Launched in 1997 by the Fairtrade Foundation, Fairtrade Fortnight is at the heart of the brand’s mission to promote fair pay for farmers in the Third World and it explains to Gorkana how it is using a simple message to make the most of a mix of channels to stand-out in an overcrowded market.
The campaign, which launched today (29 February) and ends 12 March, will release two 90 second films via Facebook, YouTube and Twitter telling the stories of Fairtrade farmers and how they are able to provide food for their families throughout the year.
In addition, Instagram will be the launch platform for a 15 second film aimed at a younger demographic. This video will make the connection between typical daily breakfasts and the farmers that make those breakfasts possible. Both films will be featured on a microsite telling the story of food poverty through animated HTML pages.

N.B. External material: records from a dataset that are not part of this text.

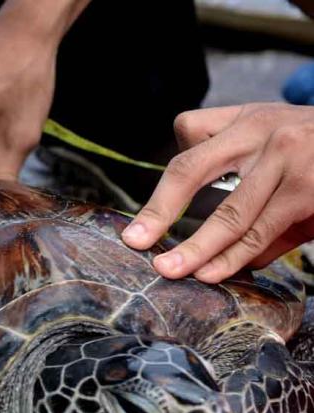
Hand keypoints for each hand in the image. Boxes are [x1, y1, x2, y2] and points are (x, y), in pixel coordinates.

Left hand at [122, 103, 313, 281]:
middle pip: (190, 172)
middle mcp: (261, 133)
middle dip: (160, 214)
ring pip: (230, 213)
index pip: (187, 146)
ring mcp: (288, 160)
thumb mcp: (274, 147)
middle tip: (138, 246)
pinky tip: (217, 272)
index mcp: (244, 121)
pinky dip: (239, 257)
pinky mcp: (312, 192)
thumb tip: (204, 236)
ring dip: (200, 249)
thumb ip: (235, 181)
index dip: (160, 193)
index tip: (135, 230)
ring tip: (174, 272)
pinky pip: (265, 232)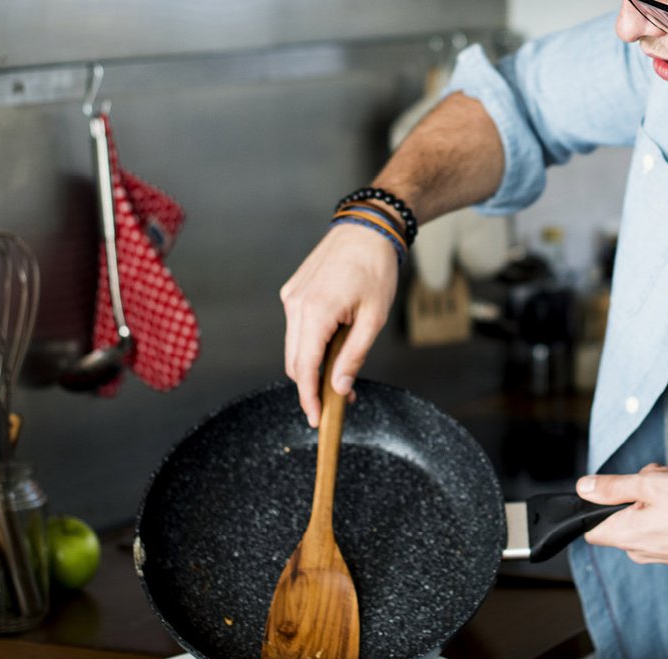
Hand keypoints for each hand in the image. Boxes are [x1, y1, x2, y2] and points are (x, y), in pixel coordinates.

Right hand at [279, 223, 398, 426]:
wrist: (367, 229)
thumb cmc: (375, 269)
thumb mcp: (374, 318)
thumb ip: (354, 355)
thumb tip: (340, 388)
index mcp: (316, 312)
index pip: (304, 368)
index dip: (309, 397)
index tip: (316, 420)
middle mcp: (295, 305)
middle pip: (295, 362)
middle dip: (312, 386)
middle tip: (339, 401)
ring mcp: (291, 297)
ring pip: (295, 346)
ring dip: (313, 365)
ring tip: (341, 374)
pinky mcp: (293, 292)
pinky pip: (297, 328)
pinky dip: (311, 343)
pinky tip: (333, 347)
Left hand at [577, 462, 667, 569]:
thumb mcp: (650, 485)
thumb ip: (613, 486)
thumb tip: (583, 487)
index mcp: (624, 534)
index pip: (590, 527)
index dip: (600, 503)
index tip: (619, 487)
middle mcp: (640, 548)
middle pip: (631, 507)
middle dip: (652, 482)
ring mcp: (662, 550)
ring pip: (658, 508)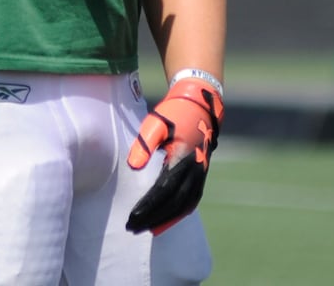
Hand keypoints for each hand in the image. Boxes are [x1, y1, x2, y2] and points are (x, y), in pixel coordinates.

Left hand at [125, 77, 222, 234]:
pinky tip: (165, 222)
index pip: (164, 189)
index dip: (148, 205)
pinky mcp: (201, 175)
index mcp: (182, 157)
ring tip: (146, 230)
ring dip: (166, 220)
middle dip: (153, 217)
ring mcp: (200, 173)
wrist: (199, 104)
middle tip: (132, 227)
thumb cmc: (174, 113)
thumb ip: (144, 144)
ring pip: (184, 205)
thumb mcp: (156, 123)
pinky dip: (178, 214)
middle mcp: (194, 169)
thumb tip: (133, 167)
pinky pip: (191, 201)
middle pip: (173, 202)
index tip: (131, 216)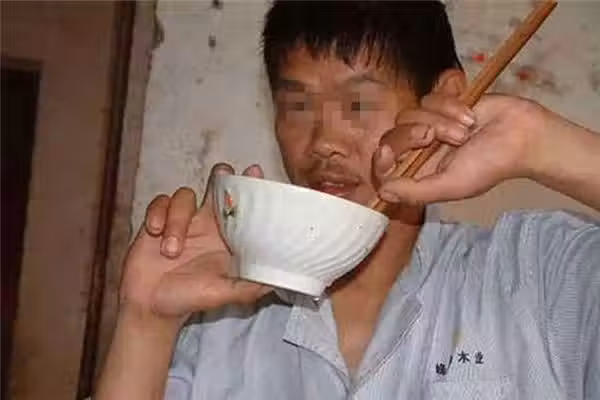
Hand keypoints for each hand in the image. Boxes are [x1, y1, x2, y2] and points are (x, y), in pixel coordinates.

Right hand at [120, 163, 270, 324]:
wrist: (152, 306)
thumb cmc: (191, 298)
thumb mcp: (225, 293)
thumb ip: (250, 286)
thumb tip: (279, 280)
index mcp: (228, 237)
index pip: (243, 206)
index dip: (250, 188)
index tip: (255, 172)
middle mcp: (208, 223)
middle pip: (218, 186)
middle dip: (221, 176)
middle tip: (223, 173)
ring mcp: (184, 220)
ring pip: (185, 196)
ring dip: (178, 219)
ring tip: (171, 250)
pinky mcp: (159, 219)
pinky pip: (160, 202)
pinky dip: (158, 214)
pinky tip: (155, 234)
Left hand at [372, 93, 538, 204]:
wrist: (522, 134)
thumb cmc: (490, 166)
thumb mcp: (451, 185)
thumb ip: (415, 191)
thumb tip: (382, 193)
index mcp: (419, 173)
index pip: (384, 168)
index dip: (380, 160)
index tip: (386, 152)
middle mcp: (420, 150)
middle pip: (392, 136)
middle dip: (413, 135)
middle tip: (436, 138)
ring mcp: (430, 124)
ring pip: (410, 114)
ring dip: (440, 121)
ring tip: (465, 132)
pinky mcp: (442, 103)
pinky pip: (429, 98)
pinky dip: (451, 106)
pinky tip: (470, 116)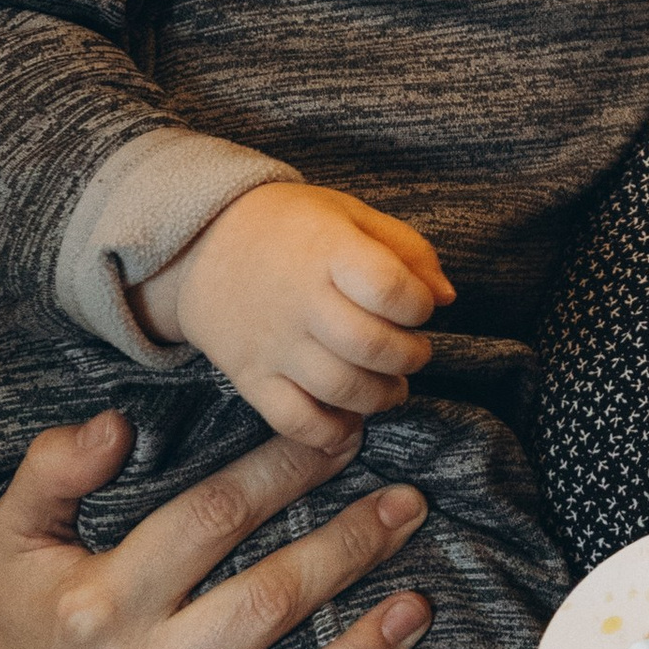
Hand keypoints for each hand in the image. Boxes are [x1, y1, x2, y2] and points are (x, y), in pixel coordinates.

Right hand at [0, 408, 433, 648]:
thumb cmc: (20, 617)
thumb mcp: (15, 534)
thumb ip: (55, 468)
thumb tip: (120, 424)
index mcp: (98, 603)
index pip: (211, 519)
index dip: (283, 470)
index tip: (345, 438)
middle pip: (264, 605)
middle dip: (346, 549)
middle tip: (408, 505)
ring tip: (419, 608)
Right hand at [138, 182, 452, 446]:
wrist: (202, 244)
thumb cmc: (290, 229)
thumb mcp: (349, 215)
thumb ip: (406, 249)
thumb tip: (446, 297)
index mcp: (327, 250)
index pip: (390, 289)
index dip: (419, 305)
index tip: (418, 306)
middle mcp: (299, 300)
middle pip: (370, 346)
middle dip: (410, 356)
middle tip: (412, 352)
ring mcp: (272, 343)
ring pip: (341, 389)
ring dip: (382, 396)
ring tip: (391, 385)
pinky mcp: (250, 377)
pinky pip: (294, 422)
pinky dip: (331, 432)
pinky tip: (350, 419)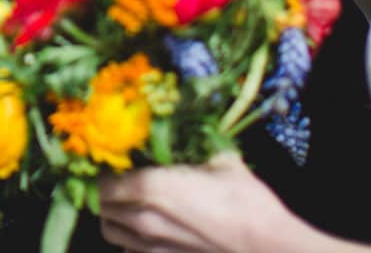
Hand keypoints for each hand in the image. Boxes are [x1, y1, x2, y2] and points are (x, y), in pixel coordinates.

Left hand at [99, 155, 298, 252]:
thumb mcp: (221, 160)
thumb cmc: (245, 202)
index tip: (115, 159)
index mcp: (151, 188)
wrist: (268, 248)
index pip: (103, 180)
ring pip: (111, 231)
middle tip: (119, 178)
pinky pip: (130, 251)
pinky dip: (130, 240)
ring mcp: (151, 247)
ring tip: (127, 203)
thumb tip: (188, 130)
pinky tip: (146, 228)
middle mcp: (143, 220)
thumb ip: (195, 146)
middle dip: (104, 191)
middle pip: (101, 206)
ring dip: (113, 215)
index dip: (105, 168)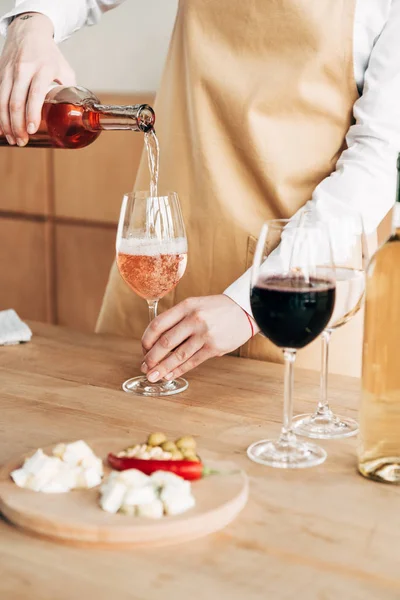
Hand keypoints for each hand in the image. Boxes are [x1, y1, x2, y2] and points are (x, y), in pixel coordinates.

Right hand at [0, 13, 75, 145]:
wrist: (28, 29)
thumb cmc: (49, 53)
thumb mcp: (65, 69)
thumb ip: (69, 91)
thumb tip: (76, 114)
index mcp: (43, 68)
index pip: (35, 93)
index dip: (32, 113)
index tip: (32, 130)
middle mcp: (24, 69)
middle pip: (16, 101)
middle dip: (17, 125)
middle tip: (22, 141)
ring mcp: (9, 71)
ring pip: (3, 100)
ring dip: (6, 123)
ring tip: (13, 139)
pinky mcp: (1, 73)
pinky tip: (3, 128)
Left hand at [141, 295, 255, 381]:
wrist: (245, 309)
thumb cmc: (217, 309)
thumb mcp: (195, 305)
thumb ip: (178, 320)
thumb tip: (157, 343)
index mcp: (186, 306)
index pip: (158, 324)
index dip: (147, 340)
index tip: (144, 349)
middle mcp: (194, 319)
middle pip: (165, 342)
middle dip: (152, 358)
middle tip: (144, 367)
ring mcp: (204, 334)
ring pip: (177, 355)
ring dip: (162, 368)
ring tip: (153, 376)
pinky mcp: (214, 347)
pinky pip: (192, 362)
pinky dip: (179, 370)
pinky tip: (170, 375)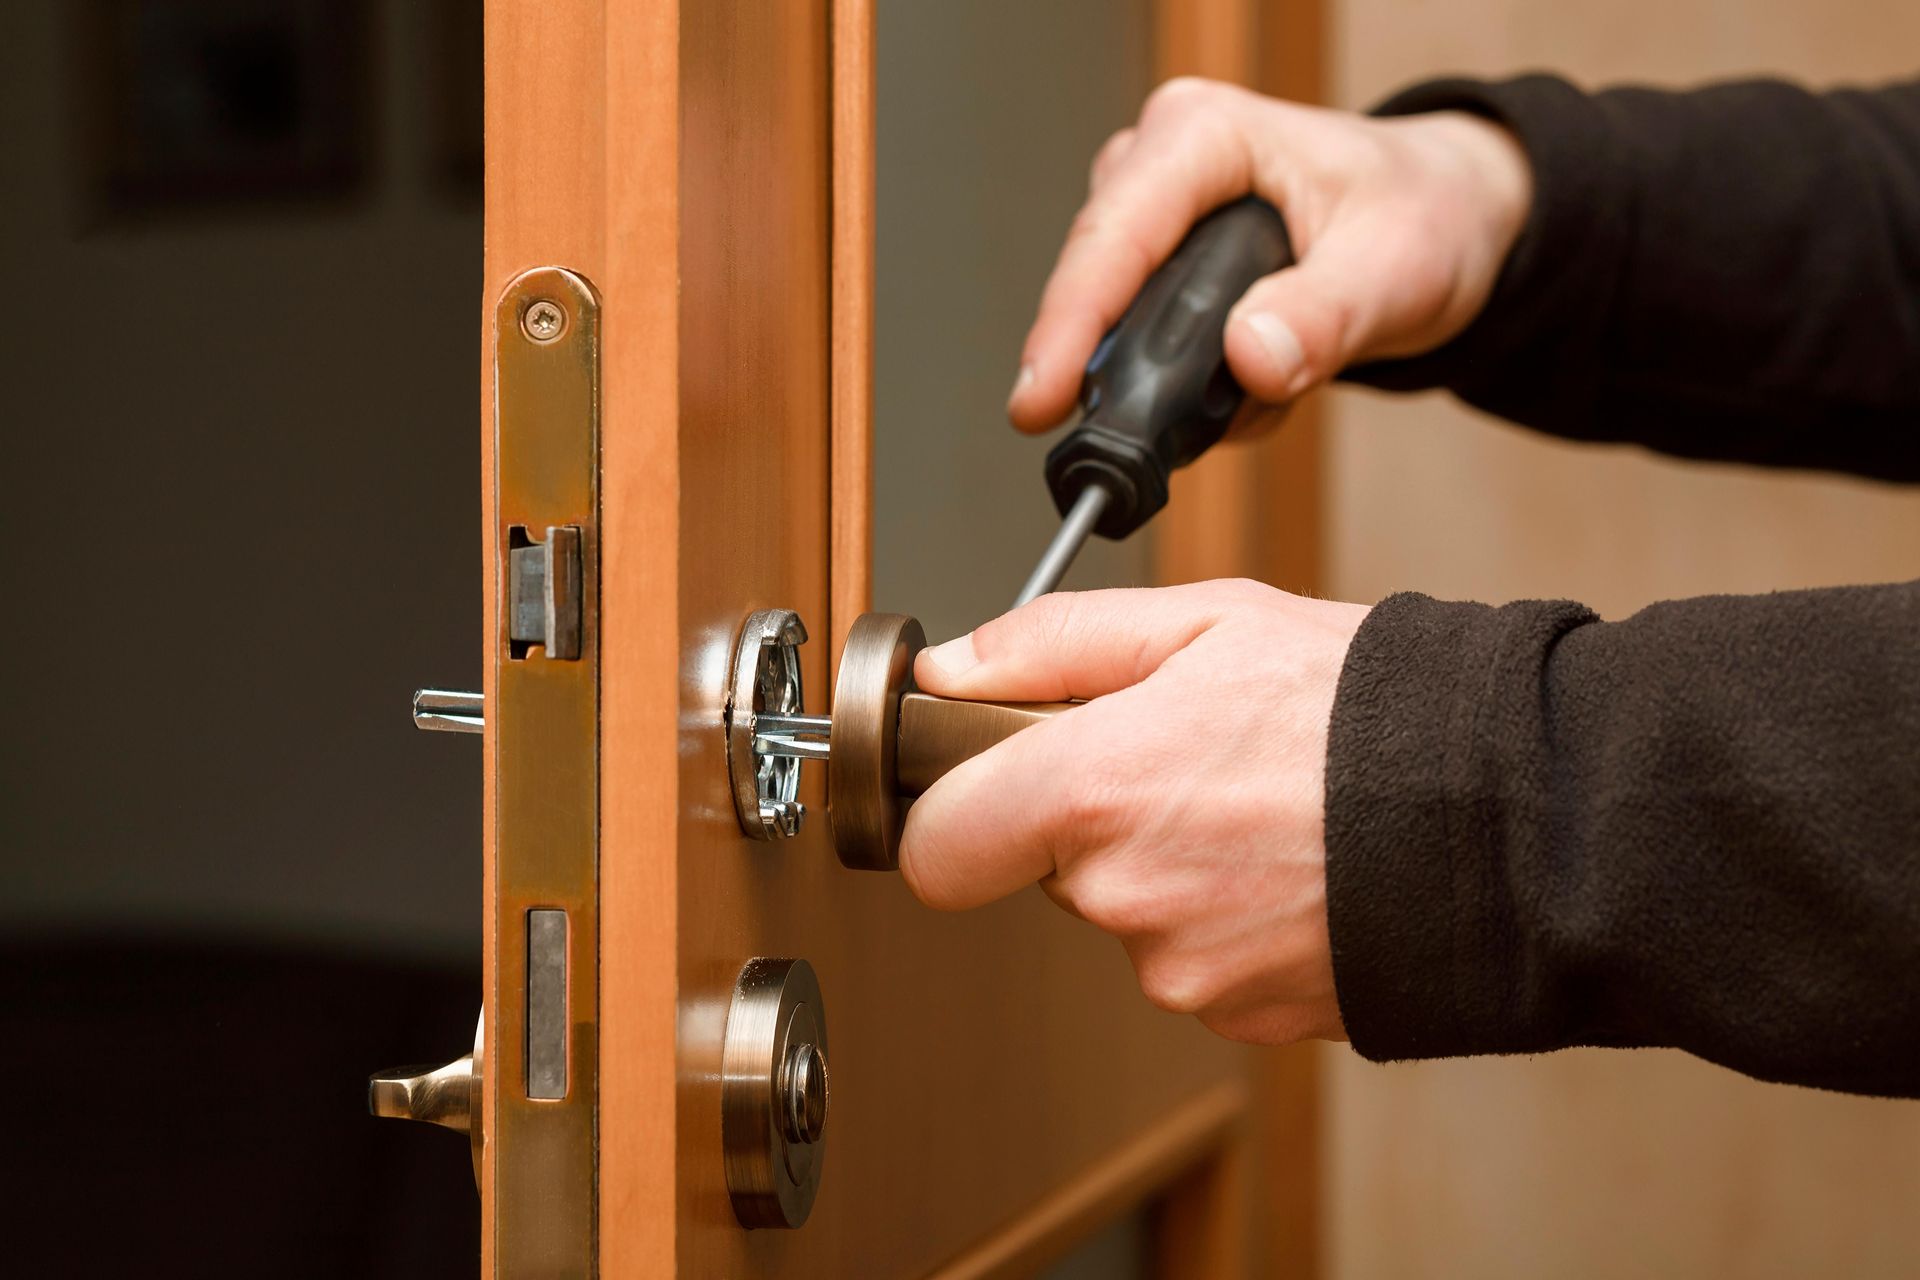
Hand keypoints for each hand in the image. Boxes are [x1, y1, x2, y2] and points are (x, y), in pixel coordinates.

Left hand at [899, 580, 1369, 1044]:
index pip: (938, 851)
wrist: (1515, 813)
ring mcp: (1185, 970)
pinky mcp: (1244, 1015)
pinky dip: (1227, 919)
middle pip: (1047, 871)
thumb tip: (950, 673)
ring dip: (1169, 869)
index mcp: (1093, 790)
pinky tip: (1291, 865)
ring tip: (1261, 808)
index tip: (981, 788)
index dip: (950, 816)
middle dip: (1094, 819)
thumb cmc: (1368, 706)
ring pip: (1128, 916)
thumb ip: (1052, 644)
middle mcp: (1125, 897)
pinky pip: (1196, 962)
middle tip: (1187, 761)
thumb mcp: (1206, 620)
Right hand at [1009, 77, 1531, 432]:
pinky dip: (1198, 393)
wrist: (1447, 222)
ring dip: (1179, 391)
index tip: (1042, 402)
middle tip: (1159, 448)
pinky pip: (1142, 349)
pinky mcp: (1158, 267)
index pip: (1112, 237)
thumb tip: (1248, 357)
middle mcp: (1161, 165)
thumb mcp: (1396, 269)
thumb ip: (1324, 316)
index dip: (1068, 326)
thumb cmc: (1425, 216)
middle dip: (1126, 377)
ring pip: (1117, 330)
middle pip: (1096, 286)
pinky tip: (1258, 389)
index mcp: (1204, 136)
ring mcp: (1153, 218)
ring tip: (1264, 398)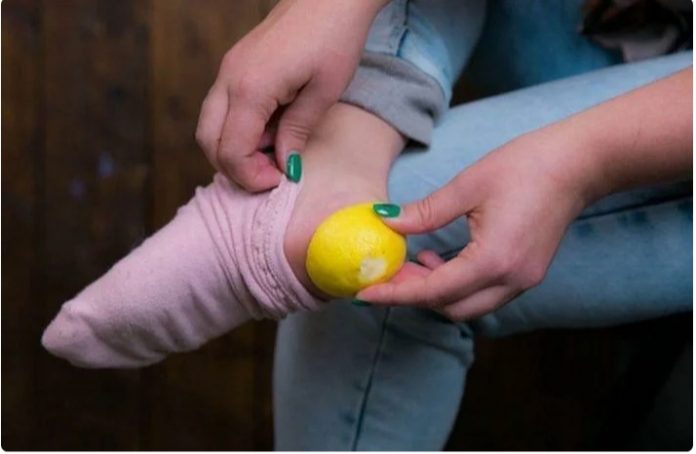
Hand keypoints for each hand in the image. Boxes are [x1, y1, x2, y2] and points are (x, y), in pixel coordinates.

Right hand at [196, 0, 383, 191]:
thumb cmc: (334, 37)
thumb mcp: (323, 93)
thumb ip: (297, 132)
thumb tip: (284, 166)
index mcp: (250, 88)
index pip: (231, 150)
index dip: (251, 176)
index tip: (279, 180)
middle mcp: (229, 79)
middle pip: (209, 141)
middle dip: (235, 168)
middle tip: (270, 175)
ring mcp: (228, 70)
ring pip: (211, 125)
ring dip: (235, 149)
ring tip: (274, 152)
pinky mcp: (236, 66)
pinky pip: (223, 108)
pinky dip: (239, 129)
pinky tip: (271, 129)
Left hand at [357, 131, 592, 320]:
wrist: (578, 163)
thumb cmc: (526, 166)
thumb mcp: (468, 185)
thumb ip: (424, 212)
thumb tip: (386, 221)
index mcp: (494, 260)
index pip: (433, 291)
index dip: (395, 294)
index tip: (364, 293)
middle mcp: (511, 280)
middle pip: (450, 307)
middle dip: (413, 295)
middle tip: (387, 272)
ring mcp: (523, 281)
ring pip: (467, 306)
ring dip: (435, 292)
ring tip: (411, 262)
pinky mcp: (528, 273)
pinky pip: (484, 294)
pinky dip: (456, 286)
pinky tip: (439, 259)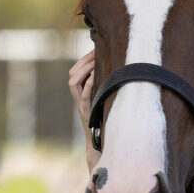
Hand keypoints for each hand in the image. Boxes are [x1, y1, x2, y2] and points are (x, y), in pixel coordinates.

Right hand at [68, 49, 99, 171]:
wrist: (102, 143)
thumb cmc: (106, 122)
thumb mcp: (106, 102)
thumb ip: (107, 89)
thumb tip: (121, 72)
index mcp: (82, 93)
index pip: (75, 71)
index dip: (83, 59)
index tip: (94, 49)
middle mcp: (79, 98)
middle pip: (72, 74)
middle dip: (83, 61)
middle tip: (95, 52)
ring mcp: (82, 104)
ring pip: (73, 82)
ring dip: (84, 69)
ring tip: (95, 61)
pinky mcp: (87, 112)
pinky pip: (84, 95)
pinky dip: (90, 83)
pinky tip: (97, 75)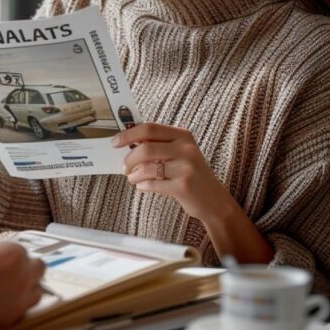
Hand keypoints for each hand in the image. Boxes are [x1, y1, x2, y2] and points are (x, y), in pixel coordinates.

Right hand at [0, 241, 44, 329]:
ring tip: (5, 287)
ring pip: (35, 290)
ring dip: (24, 286)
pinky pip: (24, 309)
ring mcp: (19, 301)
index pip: (22, 250)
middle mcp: (22, 278)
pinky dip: (16, 305)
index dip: (7, 253)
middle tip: (6, 270)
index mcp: (13, 255)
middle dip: (24, 268)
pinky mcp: (12, 319)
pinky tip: (0, 302)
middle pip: (37, 268)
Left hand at [115, 123, 231, 220]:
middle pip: (146, 148)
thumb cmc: (190, 174)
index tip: (115, 142)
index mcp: (183, 135)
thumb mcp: (179, 153)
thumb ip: (158, 145)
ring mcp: (186, 167)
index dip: (129, 134)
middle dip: (130, 158)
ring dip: (134, 174)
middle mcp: (186, 149)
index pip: (150, 128)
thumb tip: (127, 141)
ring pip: (148, 168)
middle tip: (124, 166)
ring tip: (132, 178)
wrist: (214, 200)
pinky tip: (142, 186)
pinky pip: (153, 183)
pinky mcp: (184, 186)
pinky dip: (143, 185)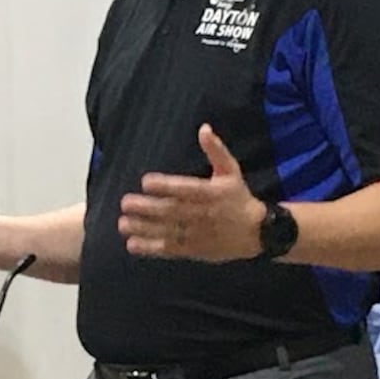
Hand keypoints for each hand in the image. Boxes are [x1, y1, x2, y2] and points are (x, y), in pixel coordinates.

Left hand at [118, 124, 264, 261]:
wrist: (256, 232)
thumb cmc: (238, 197)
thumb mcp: (231, 171)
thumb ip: (216, 151)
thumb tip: (204, 128)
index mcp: (211, 193)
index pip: (186, 189)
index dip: (166, 186)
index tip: (146, 181)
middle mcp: (203, 214)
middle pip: (173, 211)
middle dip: (148, 208)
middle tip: (125, 203)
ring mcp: (197, 234)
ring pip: (168, 232)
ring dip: (144, 229)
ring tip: (123, 224)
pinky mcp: (194, 250)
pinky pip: (170, 250)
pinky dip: (151, 248)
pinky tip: (132, 244)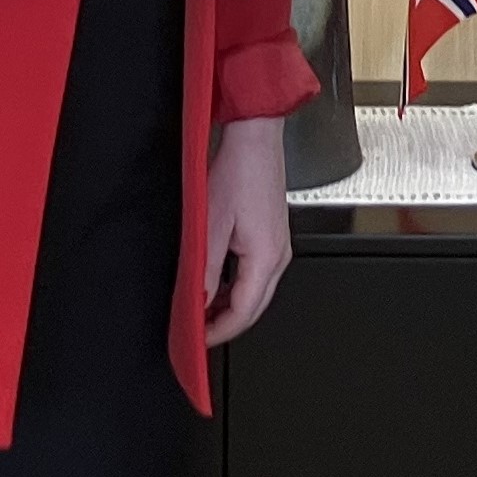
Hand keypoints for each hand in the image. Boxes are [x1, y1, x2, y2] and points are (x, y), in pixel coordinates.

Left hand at [201, 118, 291, 343]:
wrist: (256, 138)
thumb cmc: (239, 171)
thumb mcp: (211, 226)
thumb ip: (205, 271)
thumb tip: (199, 302)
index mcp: (266, 258)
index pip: (244, 313)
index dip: (218, 331)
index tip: (197, 338)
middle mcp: (279, 256)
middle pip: (254, 308)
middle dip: (226, 324)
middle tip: (198, 330)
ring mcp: (279, 246)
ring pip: (257, 293)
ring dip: (232, 306)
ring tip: (203, 309)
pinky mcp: (274, 236)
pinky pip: (258, 275)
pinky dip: (238, 288)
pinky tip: (219, 284)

Martine Parry, media and PR manager for mainstream consumer audiences at Fairtrade Foundation, said: “This year we will steer toward harder hitting content that tells the story of food poverty to provoke consumers into thinking more about how dependent they are on the farmers that provide our food.”
“Provocative” content is also set to be delivered throughout social channels in the form of infographics and statistics. In addition, ‘breakfast inspiration’ posts – showing the different ways people can have a Fairtrade breakfast – and user generated posts in response to the campaign will be shared around the country.
Fairtrade Fortnight, which is backed by a range of brands including Waitrose, Aldi and Cadbury, will also feature new collaborations with TV presenter Laura Jackson and TV and radio presenter Alice Levine. They both are hosting the Big Fairtrade Breakfast, which was held in London today.
Parry said: “Press stunts will bring our call to action to life, producers visiting the UK will tour Fairtrade towns, villages, schools and churches and our celebrity ambassadors will help us communicate our message in a way that is accessible for a consumer audience.”
Fighting consumer fatigue with a single message
Campaigns aimed at influencing how consumers purchase their food, where they go and what they buy are becoming increasingly frequent. Adding to the clout are government campaigns, such as Campaign4life’s latest ‘sugar smart’ initiative, which have created debate around how products in the UK should be labelled and what consumers need to watch out for.
Parry told Gorkana that to help the Fairtrade Foundation stand out, this year’s campaign will focus on a simple message across a variety of platforms. She said: “What is special about our messaging this year is that we are going out with a single, consistent call to action that will work for everyone.
“This year’s campaign is very integrated across all channels and has a single call to action around food security, whereas last year we focused on why Fairtrade matters and also on the crisis facing sugar cane farmers in the developing world.